Text provided:
Mitch Farrar on Brad’s RHEO KNEE XC Experience

Mitch Farrar

When I first came across the RHEO KNEE XC, Brad instantly came to mind. The additional features it offers (e.g. running, cycling, up-stairs modes) on top of those already offered in the RHEO KNEE seemed like a great option for unlocking some of the potential of such an active prosthetic user. The articulation of the Pro-Flex foot module without the use of any hydraulics or microprocessor technology also took my interest, as restriction in ankle range of motion is a common factor which limits a large proportion of all lower limb amputees. As such I was keen to trial the new knee and foot, as was Brad.

Upon first trialling the knee and foot it didn’t take long for Brad to figure out how to use it properly, particularly with him having worn the second generation RHEO KNEE for the last five years. Walking on level ground felt and appeared much similar to Brad’s second generation RHEO KNEE. The only difference he felt was due to the alternate foot module being used. He reported the impact upon weight acceptance of the sound limb to be lessened. This is consistent with observations made during objective gait analysis of an increase in the amount of dorsiflexion in the prosthetic ankle and a lesser elevation in the body centre of mass during the mid- to terminal-stance phases of the prosthetic limb.

Data section:
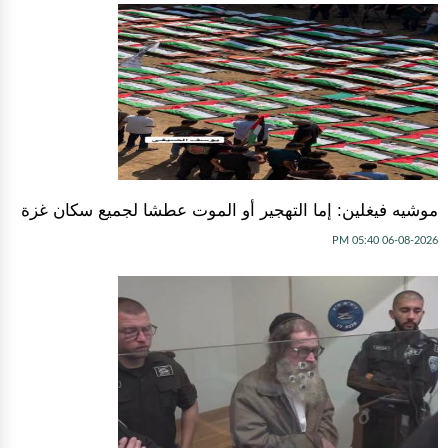
موشيه فيغلين: إما التهجير أو الموت عطشا لجميع سكان غزة
06-08-2026 05:40 PM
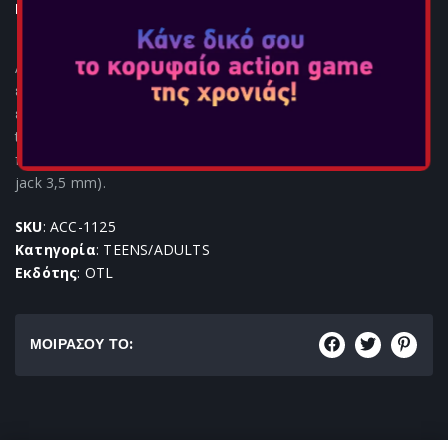
Κονσόλες:
Αυτά τα ακουστικά είναι κατάλληλα για ηλικίες από 7 έως
ενήλικες. Άνετο, ρυθμιζόμενο κεφαλόδεσμο με επένδυση και
εντυπωσιακό, εμβληματικό σχέδιο. Συμβατό με smartphone,
tablet, φορητούς υπολογιστές και τις περισσότερες κονσόλες
παιχνιδιών κ.λπ. (όλες οι συσκευές χρησιμοποιούν βύσμα
jack 3,5 mm).
SKU
: ACC-1125
Κατηγορία
: TEENS/ADULTS
Εκδότης
: OTL
ΜΟΙΡΑΣΟΥ ΤΟ:
Κατηγορία:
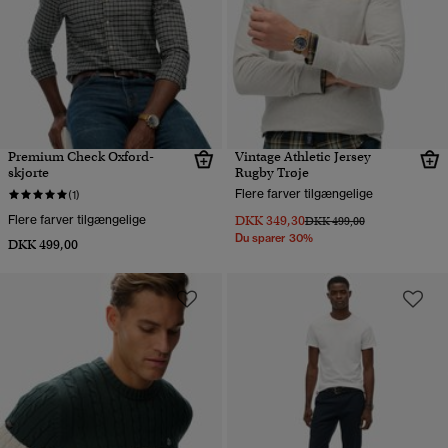
Premium Check Oxford-
Vintage Athletic Jersey
skjorte
Rugby Trøje
Flere farver tilgængelige
(1)
Flere farver tilgængelige
DKK 349,30
Pris nedsat fra
til
DKK 499,00
Du sparer 30%
DKK 499,00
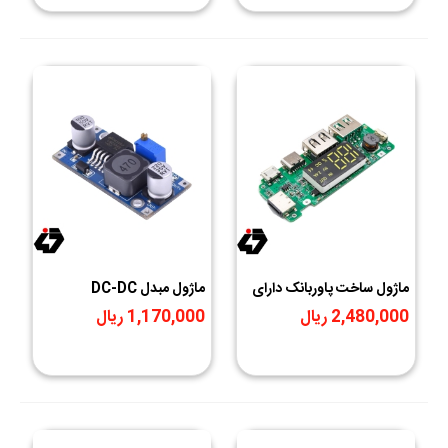
ماژول ساخت پاوربانک دارای
ماژول مبدل DC-DC
نمایشگر H961
LM2596 کاهنده خروجی
2,480,000 ریال
1,170,000 ریال
1.23V-30V 3A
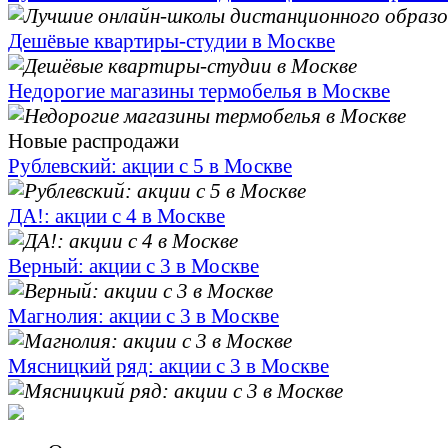
Дешёвые квартиры-студии в Москве
Недорогие магазины термобелья в Москве
Новые распродажи
Рублевский: акции с 5 в Москве
ДА!: акции с 4 в Москве
Верный: акции с 3 в Москве
Магнолия: акции с 3 в Москве
Мясницкий ряд: акции с 3 в Москве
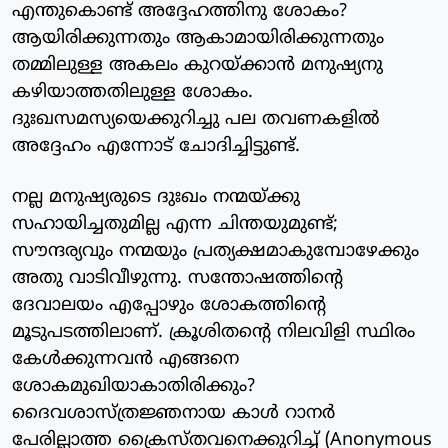
എന്തുകൊണ്ട് അദ്ദേഹത്തിനു ശോകം?
ആയിരിക്കുന്നതും ആകാമായിരിക്കുന്നതും
തമ്മിലുള്ള അകലം കുറയ്ക്കാന്‍ മനുഷ്യനു
കഴിയാത്തതിലുള്ള ശോകം.
ദുഃഖസമസ്യയെക്കുറിച്ചു പല തവണകളില്‍
അദ്ദേഹം എന്നോട് ചോദിച്ചിട്ടുണ്ട്.
നല്ല മനുഷ്യരുടെ ദുഃഖം നന്മയ്ക്കു
സഹായിച്ചതുമില്ല എന്ന ചിന്തയുമുണ്ട്;
സൗന്ദര്യവും നന്മയും പ്രത്യക്ഷമാകുമ്പോഴേക്കും
അതു വാടിവീഴുന്നു. സന്തോഷത്തിന്റെ
ദേവാലയം എപ്പോഴും ശോകത്തിന്റെ
മൂടുപടത്തിലാണ്. ക്രൂശിതന്റെ നിലവിളി സ്ഥിരം
കേള്‍ക്കുന്നവന്‍ എങ്ങനെ
ശോകമുഖിയാകാതിരിക്കും?
ദൈവശാസ്ത്രജ്ഞനായ കാള്‍ റാനര്‍
പേരില്ലാത്ത ക്രൈസ്തവനെക്കുറിച്ച് (Anonymous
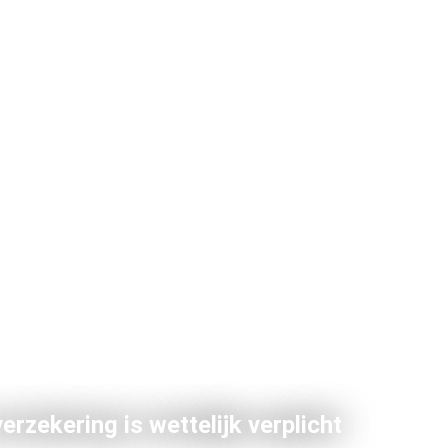
erzekering is wettelijk verplicht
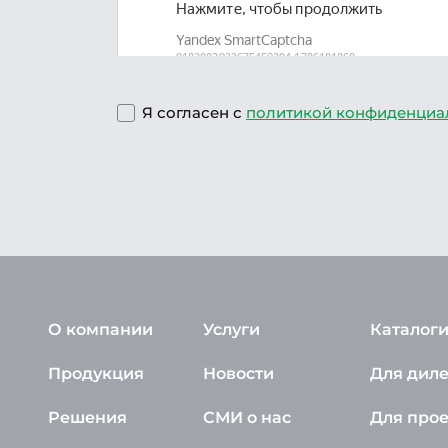
Я согласен с
политикой конфиденциа
О компании
Услуги
Каталоги
Продукция
Новости
Для дил
Решения
СМИ о нас
Для про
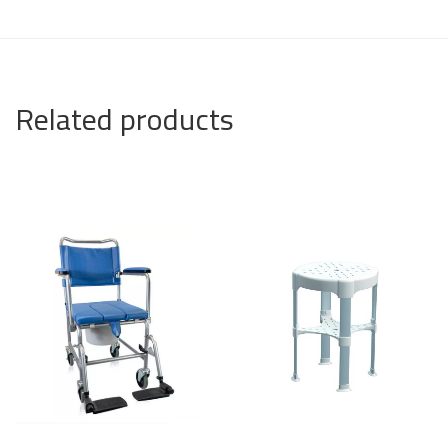
Related products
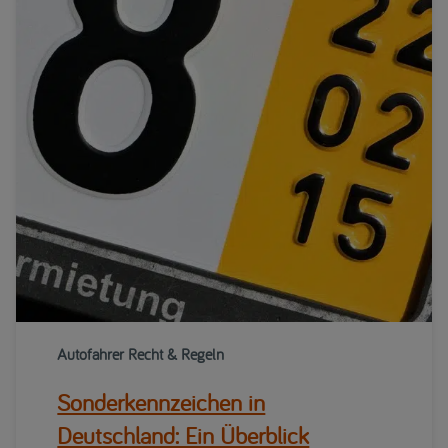
Autofahrer Recht & Regeln
Sonderkennzeichen in
Deutschland: Ein Überblick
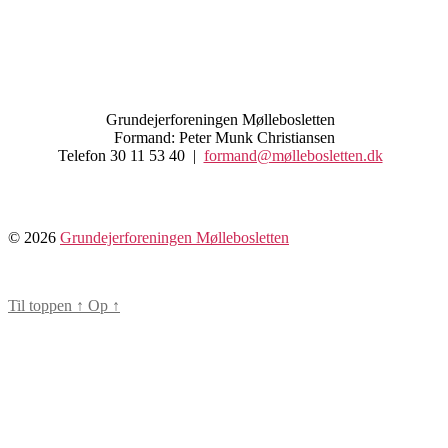
Grundejerforeningen Møllebosletten
Formand: Peter Munk Christiansen
Telefon 30 11 53 40 |
formand@møllebosletten.dk
© 2026
Grundejerforeningen Møllebosletten
Til toppen
↑
Op
↑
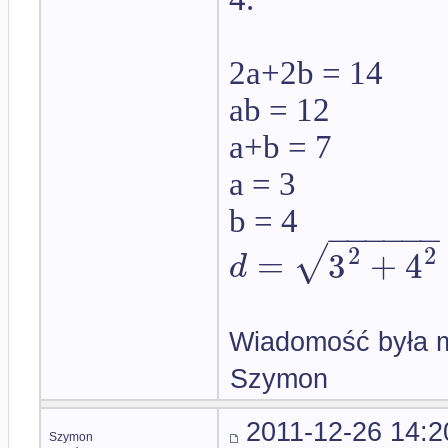
2a+2b = 14
ab = 12
a+b = 7
a = 3
b = 4
−
−
−
−
−
−
√
2
2
=
3
+
4
d
Wiadomość była m
Szymon
2011-12-26 14:2
Szymon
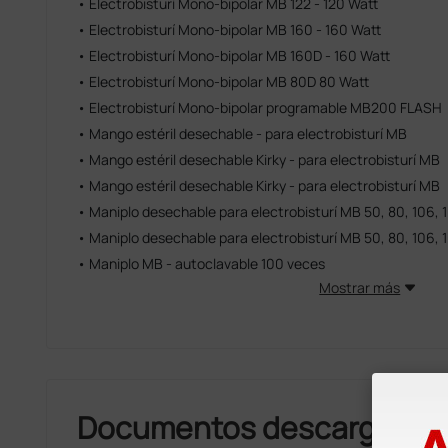
• Electrobisturí Mono-bipolar MB 122 - 120 Watt
• Electrobisturí Mono-bipolar MB 160 - 160 Watt
• Electrobisturí Mono-bipolar MB 160D - 160 Watt
• Electrobisturí Mono-bipolar MB 80D 80 Watt
• Electrobisturí Mono-bipolar programable MB200 FLASH
• Mango estéril desechable - para electrobisturí MB
• Mango estéril desechable Kirky - para electrobisturí MB
• Mango estéril desechable Kirky - para electrobisturí MB
• Maniplo desechable para electrobisturí MB 50, 80, 106, 
• Maniplo desechable para electrobisturí MB 50, 80, 106, 
• Maniplo MB - autoclavable 100 veces
Mostrar más
Documentos descargable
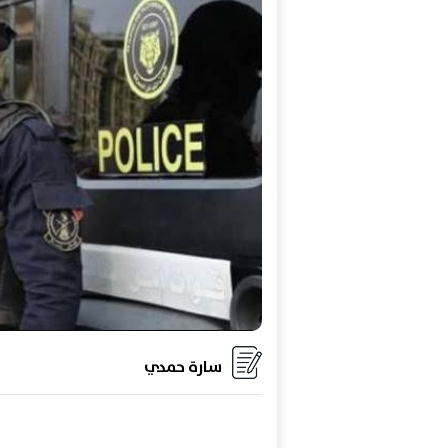
سارة حمدي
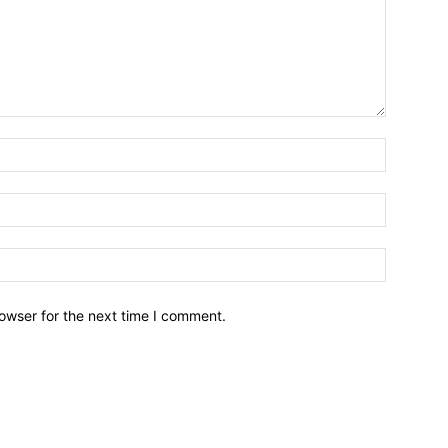
owser for the next time I comment.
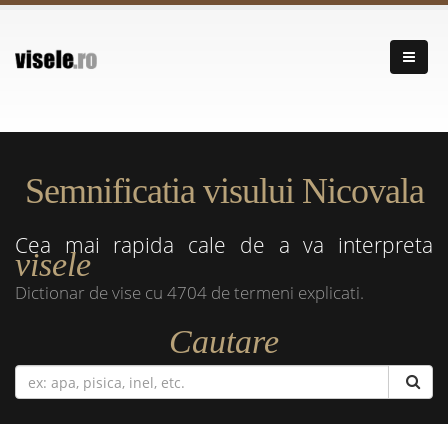
Semnificatia visului Nicovala
Cea mai rapida cale de a va interpreta
visele
Dictionar de vise cu 4704 de termeni explicati.
Cautare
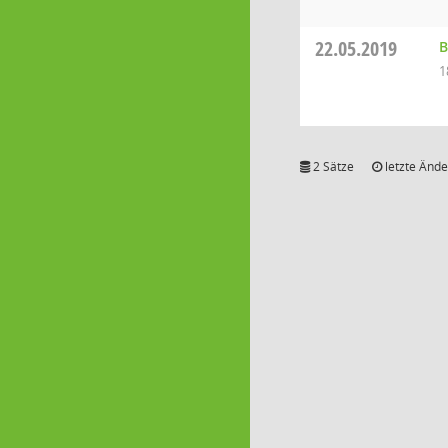
22.05.2019
B
1
2 Sätze
letzte Ände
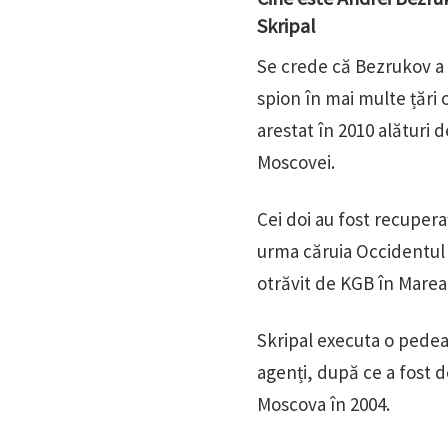
Skripal
Se crede că Bezrukov a
spion în mai multe țări 
arestat în 2010 alături 
Moscovei.
Cei doi au fost recupera
urma căruia Occidentul l
otrăvit de KGB în Marea 
Skripal executa o pedea
agenți, după ce a fost 
Moscova în 2004.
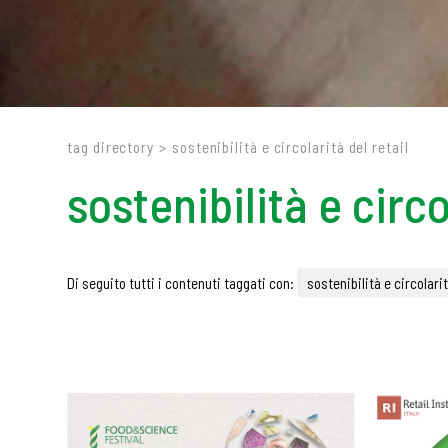
tag directory
>
sostenibilità e circolarità del retail
sostenibilità e circo
Di seguito tutti i contenuti taggati con:
sostenibilità e circolarit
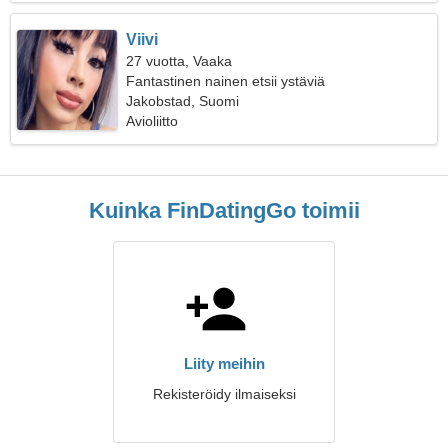
Viivi
27 vuotta, Vaaka
Fantastinen nainen etsii ystäviä
Jakobstad, Suomi
Avioliitto
Kuinka FinDatingGo toimii
Liity meihin
Rekisteröidy ilmaiseksi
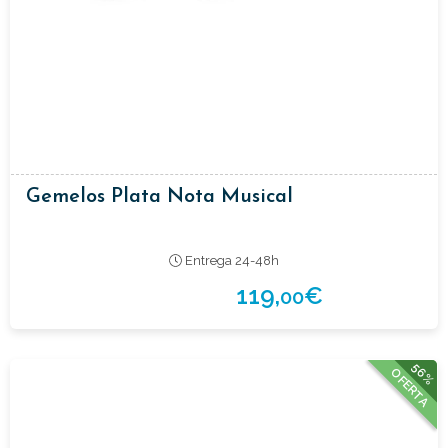
Gemelos Plata Nota Musical
Entrega 24-48h
119,
€
00
56%
OFERTA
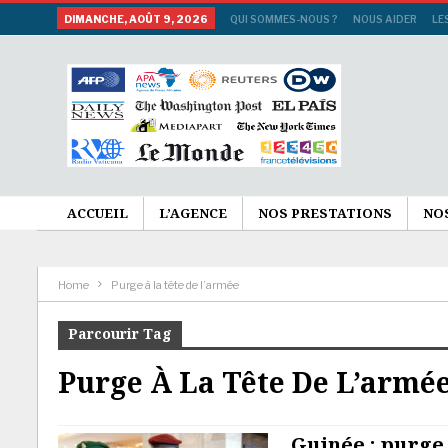
DIMANCHE, AOÛT 9, 2026
QUI SOMMES-NOUS ?
NOUS AIDER
LE
ACCUEIL
L’AGENCE
NOS PRESTATIONS
NO
Home
Purge à la tête de l’armée
Parcourir Tag
Purge À La Tête De L’armé
Guinée : purge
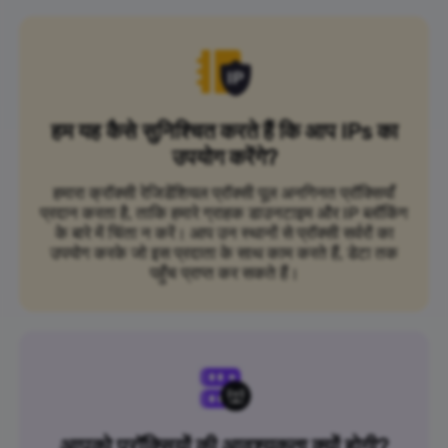
हम यह कैसे सुनिश्चित करते हैं कि आप IPs का
उपयोग करेंगे?
हमारा क्रॉक्सी रेजिडेंशियल प्रॉक्सी पूल अनगिनत प्रॉक्सियाँ
प्रदान करता है, ताकि हमारे ग्राहक डाउनटाइम और IP ब्लॉकिंग
के बारे में चिंता न करें। आप उन स्थानों से प्रॉक्सी सर्वरों का
उपयोग करके जो इस प्रदाता के साथ काम करते हैं, डेटा तक
पहुँच प्राप्त कर सकते हैं।
आपको प्रॉक्सियों की आवश्यकता क्यों होगी?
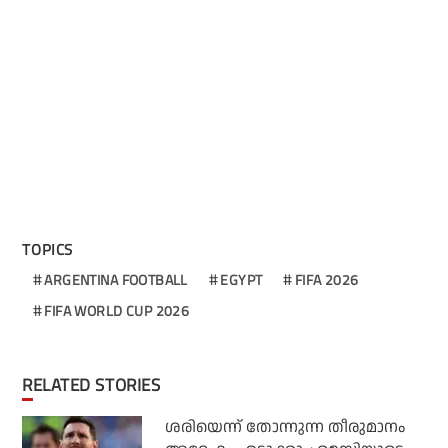
TOPICS
ARGENTINA FOOTBALL
EGYPT
FIFA 2026
FIFA WORLD CUP 2026
RELATED STORIES
ശരിയെന്ന് തോന്നുന്ന തീരുമാനം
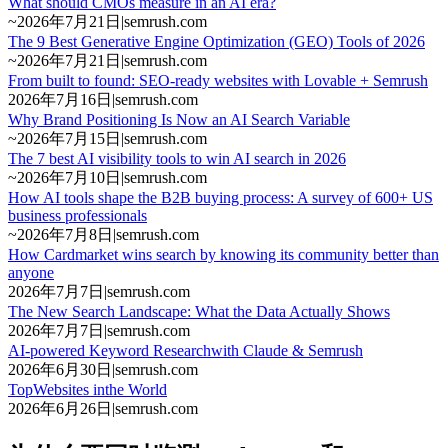
What should CMOs measure in an AI era?
~
2026年7月21日
|
semrush.com
The 9 Best Generative Engine Optimization (GEO) Tools of 2026
~
2026年7月21日
|
semrush.com
From built to found: SEO-ready websites with Lovable + Semrush
2026年7月16日
|
semrush.com
Why Brand Positioning Is Now an AI Search Variable
~
2026年7月15日
|
semrush.com
The 7 best AI visibility tools to win AI search in 2026
~
2026年7月10日
|
semrush.com
How AI tools shape the B2B buying process: A survey of 600+ US
business professionals
~
2026年7月8日
|
semrush.com
How Cardmarket wins search by knowing its community better than
anyone
2026年7月7日
|
semrush.com
The New Search Landscape: What the Data Actually Shows
2026年7月7日
|
semrush.com
AI-powered Keyword Researchwith Claude & Semrush
2026年6月30日
|
semrush.com
TopWebsites inthe World
2026年6月26日
|
semrush.com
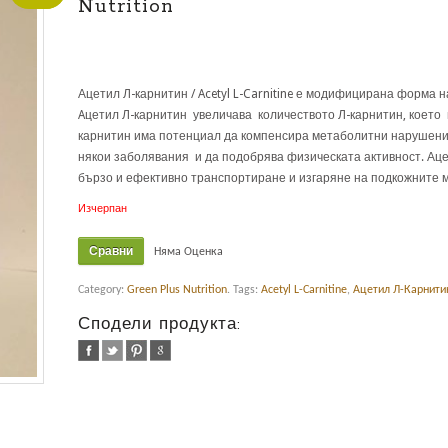
Nutrition
Ацетил Л-карнитин / Acetyl L-Carnitine е модифицирана форма 
Aцетил Л-карнитин увеличава количеството Л-карнитин, което 
карнитин има потенциал да компенсира метаболитни нарушения
някои заболявания и да подобрява физическата активност. Ац
бързо и ефективно транспортиране и изгаряне на подкожните 
Изчерпан
Сравни
Няма Оценка
Category:
Green Plus Nutrition
.
Tags:
Acetyl L-Carnitine
,
Ацетил Л-Карнити
Сподели продукта:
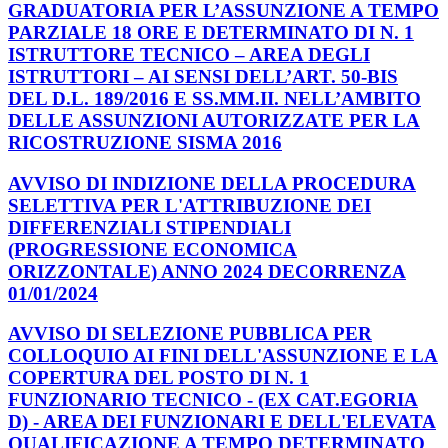
GRADUATORIA PER L’ASSUNZIONE A TEMPO
PARZIALE 18 ORE E DETERMINATO DI N. 1
ISTRUTTORE TECNICO – AREA DEGLI
ISTRUTTORI – AI SENSI DELL’ART. 50-BIS
DEL D.L. 189/2016 E SS.MM.II. NELL’AMBITO
DELLE ASSUNZIONI AUTORIZZATE PER LA
RICOSTRUZIONE SISMA 2016
AVVISO DI INDIZIONE DELLA PROCEDURA
SELETTIVA PER L'ATTRIBUZIONE DEI
DIFFERENZIALI STIPENDIALI
(PROGRESSIONE ECONOMICA
ORIZZONTALE) ANNO 2024 DECORRENZA
01/01/2024
AVVISO DI SELEZIONE PUBBLICA PER
COLLOQUIO AI FINI DELL'ASSUNZIONE E LA
COPERTURA DEL POSTO DI N. 1
FUNZIONARIO TECNICO - (EX CAT.EGORIA
D) - AREA DEI FUNZIONARI E DELL'ELEVATA
QUALIFICAZIONE A TEMPO DETERMINATO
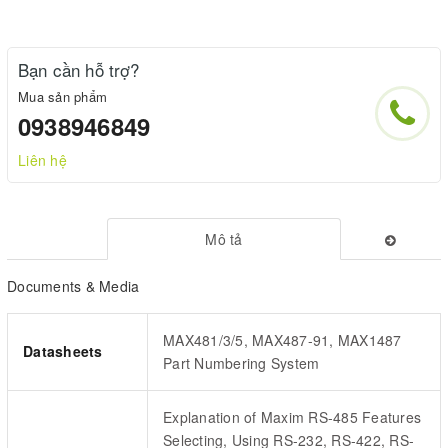
Bạn cần hỗ trợ?
Mua sản phẩm
0938946849
Liên hệ
Mô tả
Documents & Media
MAX481/3/5, MAX487-91, MAX1487
Datasheets
Part Numbering System
Explanation of Maxim RS-485 Features
Selecting, Using RS-232, RS-422, RS-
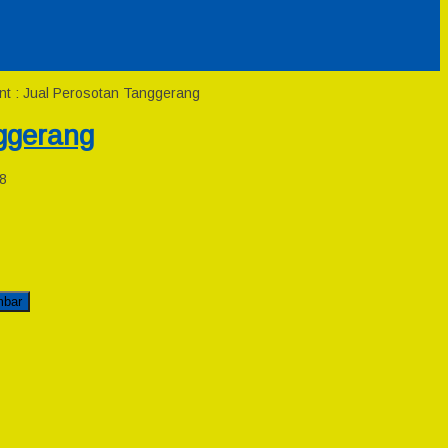
nt : Jual Perosotan Tanggerang
ggerang
8
mbar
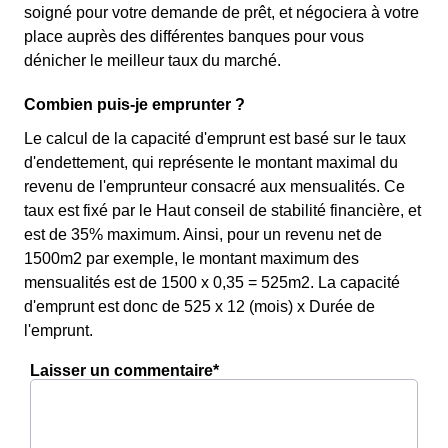
soigné pour votre demande de prêt, et négociera à votre
place auprès des différentes banques pour vous
dénicher le meilleur taux du marché.
Combien puis-je emprunter ?
Le calcul de la capacité d'emprunt est basé sur le taux
d'endettement, qui représente le montant maximal du
revenu de l'emprunteur consacré aux mensualités. Ce
taux est fixé par le Haut conseil de stabilité financière, et
est de 35% maximum. Ainsi, pour un revenu net de
1500m2 par exemple, le montant maximum des
mensualités est de 1500 x 0,35 = 525m2. La capacité
d'emprunt est donc de 525 x 12 (mois) x Durée de
l'emprunt.
Laisser un commentaire*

Brief 1: In the text on Brad's RHEO KNEE XC experience, rewrite the passage starting with "Mitch Farrar on" and going on through "as was Brad.", putting "eager" in place of "keen".
Brief 2: According to the text on Brad's RHEO KNEE XC experience, how long had Brad worn the second generation RHEO KNEE?

Final answer 1:
Mitch Farrar on Brad’s RHEO KNEE XC Experience

Mitch Farrar

When I first came across the RHEO KNEE XC, Brad instantly came to mind. The additional features it offers (e.g. running, cycling, up-stairs modes) on top of those already offered in the RHEO KNEE seemed like a great option for unlocking some of the potential of such an active prosthetic user. The articulation of the Pro-Flex foot module without the use of any hydraulics or microprocessor technology also took my interest, as restriction in ankle range of motion is a common factor which limits a large proportion of all lower limb amputees. As such I was eager to trial the new knee and foot, as was Brad.

Final answer 2: Five years.